The entries that follow need to be retyped verbatim.

— Recorded information —

···

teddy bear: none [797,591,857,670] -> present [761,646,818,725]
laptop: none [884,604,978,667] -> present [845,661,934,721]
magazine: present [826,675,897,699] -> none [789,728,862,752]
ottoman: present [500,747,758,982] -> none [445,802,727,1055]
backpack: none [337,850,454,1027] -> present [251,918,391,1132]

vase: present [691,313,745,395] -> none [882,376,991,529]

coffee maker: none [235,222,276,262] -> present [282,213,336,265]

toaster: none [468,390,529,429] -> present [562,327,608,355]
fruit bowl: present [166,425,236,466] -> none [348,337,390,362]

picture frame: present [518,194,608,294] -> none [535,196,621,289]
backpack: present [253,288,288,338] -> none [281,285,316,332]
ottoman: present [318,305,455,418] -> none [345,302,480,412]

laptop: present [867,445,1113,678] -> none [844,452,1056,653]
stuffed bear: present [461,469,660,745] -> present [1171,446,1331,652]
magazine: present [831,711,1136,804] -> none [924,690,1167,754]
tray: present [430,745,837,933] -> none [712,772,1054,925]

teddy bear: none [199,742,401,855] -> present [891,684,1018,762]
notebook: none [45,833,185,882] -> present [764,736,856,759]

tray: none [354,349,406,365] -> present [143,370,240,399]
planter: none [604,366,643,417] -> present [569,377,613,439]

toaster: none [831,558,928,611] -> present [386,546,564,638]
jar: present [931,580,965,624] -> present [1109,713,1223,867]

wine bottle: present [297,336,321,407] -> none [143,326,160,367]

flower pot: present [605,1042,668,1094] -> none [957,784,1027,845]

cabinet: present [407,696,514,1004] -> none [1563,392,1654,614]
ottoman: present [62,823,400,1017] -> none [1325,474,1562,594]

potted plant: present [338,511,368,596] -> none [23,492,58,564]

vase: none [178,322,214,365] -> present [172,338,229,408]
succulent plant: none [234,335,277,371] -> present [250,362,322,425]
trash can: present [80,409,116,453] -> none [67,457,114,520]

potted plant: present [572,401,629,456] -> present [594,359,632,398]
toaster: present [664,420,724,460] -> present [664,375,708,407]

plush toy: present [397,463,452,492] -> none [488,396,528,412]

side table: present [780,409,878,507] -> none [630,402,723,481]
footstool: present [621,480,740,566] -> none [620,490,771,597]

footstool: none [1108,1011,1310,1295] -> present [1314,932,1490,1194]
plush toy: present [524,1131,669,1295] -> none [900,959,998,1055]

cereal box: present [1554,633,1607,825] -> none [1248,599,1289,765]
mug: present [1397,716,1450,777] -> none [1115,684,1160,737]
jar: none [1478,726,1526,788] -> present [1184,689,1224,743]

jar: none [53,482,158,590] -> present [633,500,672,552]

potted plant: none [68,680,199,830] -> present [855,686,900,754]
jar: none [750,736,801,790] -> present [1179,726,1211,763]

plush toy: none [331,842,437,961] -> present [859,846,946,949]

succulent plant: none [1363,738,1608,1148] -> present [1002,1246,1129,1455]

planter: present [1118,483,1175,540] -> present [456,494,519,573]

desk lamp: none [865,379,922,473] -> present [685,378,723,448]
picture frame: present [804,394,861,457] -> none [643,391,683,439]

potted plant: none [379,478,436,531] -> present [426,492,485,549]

···

— Written answer —
teddy bear: none [797,591,857,670] -> present [761,646,818,725]
laptop: none [884,604,978,667] -> present [845,661,934,721]
magazine: present [826,675,897,699] -> none [789,728,862,752]
ottoman: present [500,747,758,982] -> none [445,802,727,1055]
backpack: none [337,850,454,1027] -> present [251,918,391,1132]

vase: present [691,313,745,395] -> none [882,376,991,529]

coffee maker: none [235,222,276,262] -> present [282,213,336,265]

toaster: none [468,390,529,429] -> present [562,327,608,355]
fruit bowl: present [166,425,236,466] -> none [348,337,390,362]

picture frame: present [518,194,608,294] -> none [535,196,621,289]
backpack: present [253,288,288,338] -> none [281,285,316,332]
ottoman: present [318,305,455,418] -> none [345,302,480,412]

laptop: present [867,445,1113,678] -> none [844,452,1056,653]
stuffed bear: present [461,469,660,745] -> present [1171,446,1331,652]
magazine: present [831,711,1136,804] -> none [924,690,1167,754]
tray: present [430,745,837,933] -> none [712,772,1054,925]

teddy bear: none [199,742,401,855] -> present [891,684,1018,762]
notebook: none [45,833,185,882] -> present [764,736,856,759]

tray: none [354,349,406,365] -> present [143,370,240,399]
planter: none [604,366,643,417] -> present [569,377,613,439]

toaster: none [831,558,928,611] -> present [386,546,564,638]
jar: present [931,580,965,624] -> present [1109,713,1223,867]

wine bottle: present [297,336,321,407] -> none [143,326,160,367]

flower pot: present [605,1042,668,1094] -> none [957,784,1027,845]

cabinet: present [407,696,514,1004] -> none [1563,392,1654,614]
ottoman: present [62,823,400,1017] -> none [1325,474,1562,594]

potted plant: present [338,511,368,596] -> none [23,492,58,564]

vase: none [178,322,214,365] -> present [172,338,229,408]
succulent plant: none [234,335,277,371] -> present [250,362,322,425]
trash can: present [80,409,116,453] -> none [67,457,114,520]

potted plant: present [572,401,629,456] -> present [594,359,632,398]
toaster: present [664,420,724,460] -> present [664,375,708,407]

plush toy: present [397,463,452,492] -> none [488,396,528,412]

side table: present [780,409,878,507] -> none [630,402,723,481]
footstool: present [621,480,740,566] -> none [620,490,771,597]

footstool: none [1108,1011,1310,1295] -> present [1314,932,1490,1194]
plush toy: present [524,1131,669,1295] -> none [900,959,998,1055]

cereal box: present [1554,633,1607,825] -> none [1248,599,1289,765]
mug: present [1397,716,1450,777] -> none [1115,684,1160,737]
jar: none [1478,726,1526,788] -> present [1184,689,1224,743]

jar: none [53,482,158,590] -> present [633,500,672,552]

potted plant: none [68,680,199,830] -> present [855,686,900,754]
jar: none [750,736,801,790] -> present [1179,726,1211,763]

plush toy: none [331,842,437,961] -> present [859,846,946,949]

succulent plant: none [1363,738,1608,1148] -> present [1002,1246,1129,1455]

planter: present [1118,483,1175,540] -> present [456,494,519,573]

desk lamp: none [865,379,922,473] -> present [685,378,723,448]
picture frame: present [804,394,861,457] -> none [643,391,683,439]

potted plant: none [379,478,436,531] -> present [426,492,485,549]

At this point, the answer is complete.